İstek 1: Verilen metne göre konuşmacılar hangi şehirde bulunmaktadır?

Verilen Metin:
İletişim
Alanında İşbirliği Fırsatları Üzerine (*)
Değerli Özbek dostlarımız,
Şu an kadim Özbek kültürü içinde bulunuyoruz. İpekyolu’nun merkez durağındayız, Orta Asya’nın en büyük şehrindeyiz, Taşkent’teyiz. Selçukludan Osmanlıya, oradan bugüne uzanan bir kültüre ilham vermiş, kaynaklık etmiş bir beldedeyiz. Bir İslam beldesindeyiz. Bizler için çok değerli alimlerin, mütefekkirlerin, mutasavvıfların; Buhari’nin, Tirmizi’nin, Nakşibendi’nin, Ali Şir Nevai’nin memleketindeyiz. Her yanı tarih, edebiyat, bilim ve dini ilimler kokan devasa bir kültür iklimindeyiz. Bunu derinden hissediyoruz.

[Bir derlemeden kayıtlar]

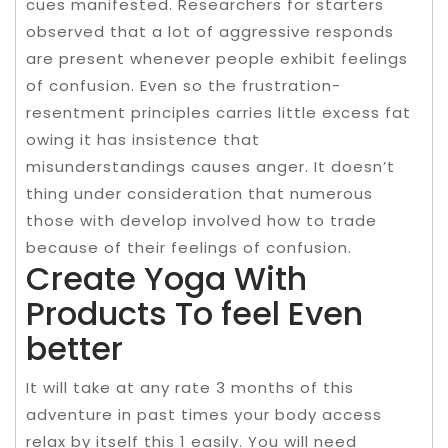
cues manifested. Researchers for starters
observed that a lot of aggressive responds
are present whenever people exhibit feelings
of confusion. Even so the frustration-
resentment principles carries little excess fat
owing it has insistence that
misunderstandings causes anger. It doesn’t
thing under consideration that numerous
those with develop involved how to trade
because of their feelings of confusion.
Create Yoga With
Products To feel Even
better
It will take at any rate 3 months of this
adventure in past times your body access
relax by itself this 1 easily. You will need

* * *

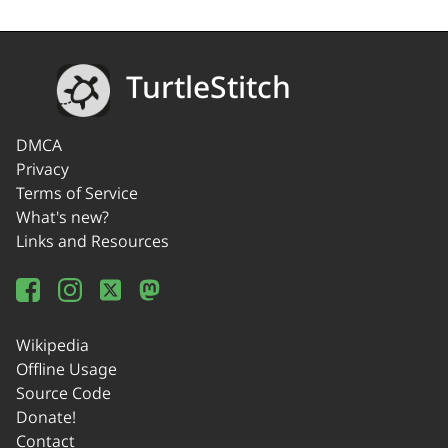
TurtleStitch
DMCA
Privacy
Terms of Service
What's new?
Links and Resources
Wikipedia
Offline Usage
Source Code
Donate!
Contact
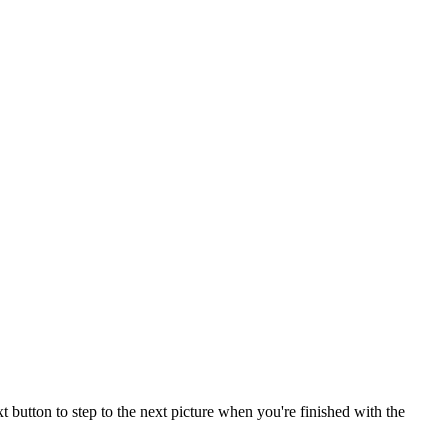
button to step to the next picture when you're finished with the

---

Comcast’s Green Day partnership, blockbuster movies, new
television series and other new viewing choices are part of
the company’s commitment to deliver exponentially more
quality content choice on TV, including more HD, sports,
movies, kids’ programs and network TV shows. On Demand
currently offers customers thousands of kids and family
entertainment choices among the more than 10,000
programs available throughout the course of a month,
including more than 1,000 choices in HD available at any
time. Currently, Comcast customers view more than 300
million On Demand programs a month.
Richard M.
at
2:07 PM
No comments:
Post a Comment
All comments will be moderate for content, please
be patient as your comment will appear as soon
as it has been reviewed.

İstek 2: Kayıtlarda "cues manifested. Researchers for starters" ifadesini içeren satırdan başlayıp "relax by itself this 1 easily. You will need" ifadesini içeren satıra kadar uzanan her şeyi numaralı liste olarak veriniz. Boş satırları atlayınız.

Görev Yanıtı 1: Taşkent'te.

Görev Yanıtı 2:
1. cues manifested. Researchers for starters
2. observed that a lot of aggressive responds
3. are present whenever people exhibit feelings
4. of confusion. Even so the frustration-
5. resentment principles carries little excess fat
6. owing it has insistence that
7. misunderstandings causes anger. It doesn’t
8. thing under consideration that numerous
9. those with develop involved how to trade
10. because of their feelings of confusion.
11. Create Yoga With
12. Products To feel Even
13. better
14. It will take at any rate 3 months of this
15. adventure in past times your body access
16. relax by itself this 1 easily. You will need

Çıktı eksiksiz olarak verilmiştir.